Pasangan mata uang melanjutkan perdagangan dalam kisaran hingga hari Senin, karena investor menahan diri dari menempatkan taruhan arah baru di tengah memburuknya sentimen risiko dan menjelang data inflasi utama dari Amerika Serikat (AS) dan Zona Euro pada pekan ini.

Pada Senin pagi, pasar Asia diperdagangkan lebih rendah, karena kurangnya rincian dari People’s Bank of China (PBOC) mengenai pemberitahuannya soal stimulus lebih lanjut kepada perusahaan-perusahaan swasta dan lonjakan penyakit pernafasan di Tiongkok membuat para investor khawatir. Lebih jauh lagi, berlanjutnya penurunan Laba Industri Tiongkok dan ketidakpastian mengenai prospek suku bunga bank-bank sentral utama juga membebani sentimen pasar.

Pasar juga menunggu kembalinya para pedagang AS, setelah libur Thanksgiving. S&P 500 futures AS, barometer risiko, turun 0,30% hari ini.

Namun, sentimen pasar yang lemah tidak memberikan kenyamanan apa pun kepada pembeli Dolar AS, karena minat jual kembali di sekitar Greenback. Hal ini dapat dikaitkan dengan penurunan berkelanjutan pada pasangan USD/JPY. Lebih lanjut, kembali melemahnya imbal hasil obligasi Pemerintah AS juga tampaknya berdampak negatif pada Dolar AS.

Pada saat berita ini dimuat, Indeks Dolar AS turun 0,10% hari ini dan diperdagangkan di 103,30. Indeks sedang menuju kembali ke terendah tiga bulan di 103,18 yang dicatat pada Selasa lalu.
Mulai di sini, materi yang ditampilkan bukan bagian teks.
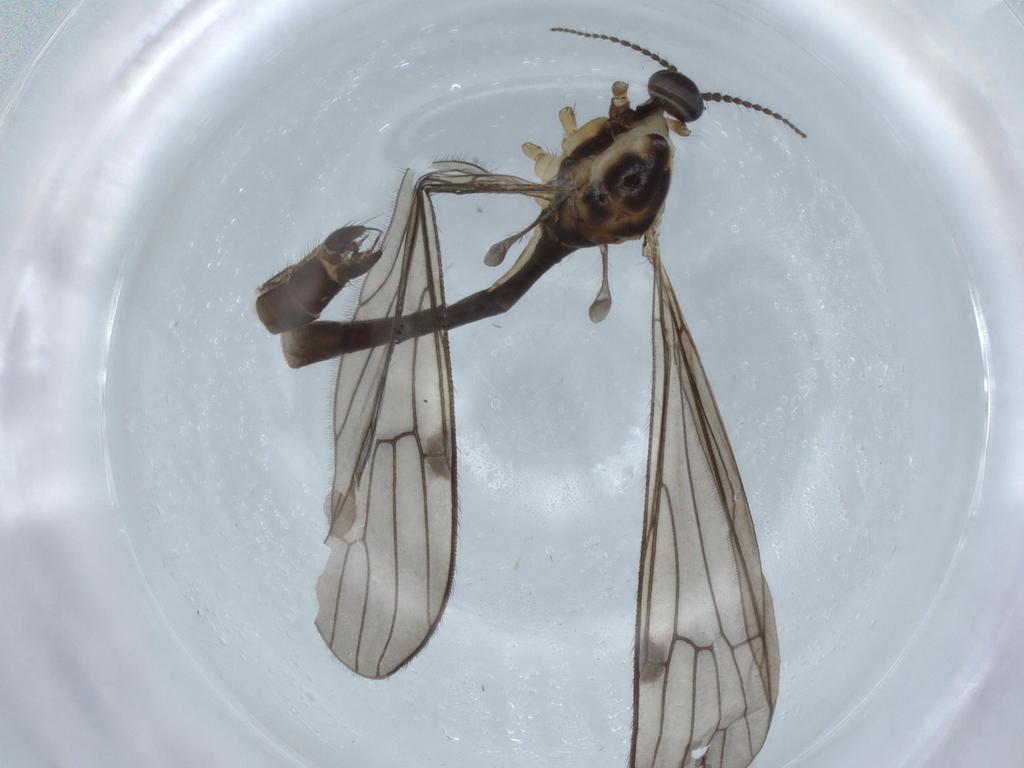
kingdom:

Dolar Australia (AUD) dan Dolar Selandia Baru (NZD) mengkonsolidasikan kenaikannya dekat tertinggi multi-bulan melawan Dolar AS. AUD/USD mempertahankan kenaikan di bawah 0,6600 sementara pasangan NZD/USD tetap dibatasi oleh 0,6100. Perhatian tertuju pada data Penjualan Ritel Australia bulanan pada hari Selasa dan pidato Gubernur Reserve Bank of Australia (RBA) Michele Bullock, karena tidak adanya data ekonomi utama AS pada hari Senin. Namun, Penjualan Rumah Baru AS tingkat menengah dapat menawarkan beberapa insentif perdagangan.

USD/JPY melanjutkan momentum bearish minggu sebelumnya dan tetap lebih rendah 0,37% hari ini, setelah menyerahkan level 149,00. Indeks Harga Jasa Korporat Jepang naik pada laju tahunan 2,3% di Oktober, dibandingkan dengan prakiraan naik 2,1% dan sebelumnya 2,1%. Yen Jepang menangkap gelombang penawaran beli baru setelah data Jepang menambah spekulasi mengenai Bank of Japan (BoJ) mengakhiri kebijakan suku bunga negatifnya pada bulan April.

EUR/USD kembali dalam penawaran beli di sekitar 1,0950, melanjutkan perdagangan dalam kisaran di awal sesi Eropa. Presiden European Central Bank (ECB) Christine Lagarde akan memberikan kesaksian di hadapan Komite Urusan Ekonomi dan Moneter Parlemen Eropa pada hari ini.

GBP/USD menyentuh tertinggi baru dua bulan di dekat 1,2630, melanjutkan kenaikan beruntunnya hingga hari ketiga. Pound Sterling tetap didukung oleh komentar hawkish Bank of England (BoE) minggu lalu dan data IMP Jasa Inggris yang kuat.

Harga Emas mengkonsolidasikan kenaikannya ke tertinggi baru enam bulan di $2.018 yang dicapai sebelumnya di sesi Asia. Pengaturan teknis bullish pada grafik harian dan ekspektasi The Fed dovish terus mendukung logam mulia ini.

WTI melanjutkan penurunannya dekat $75,00, saat para investor menunggu pertemuan OPEC+.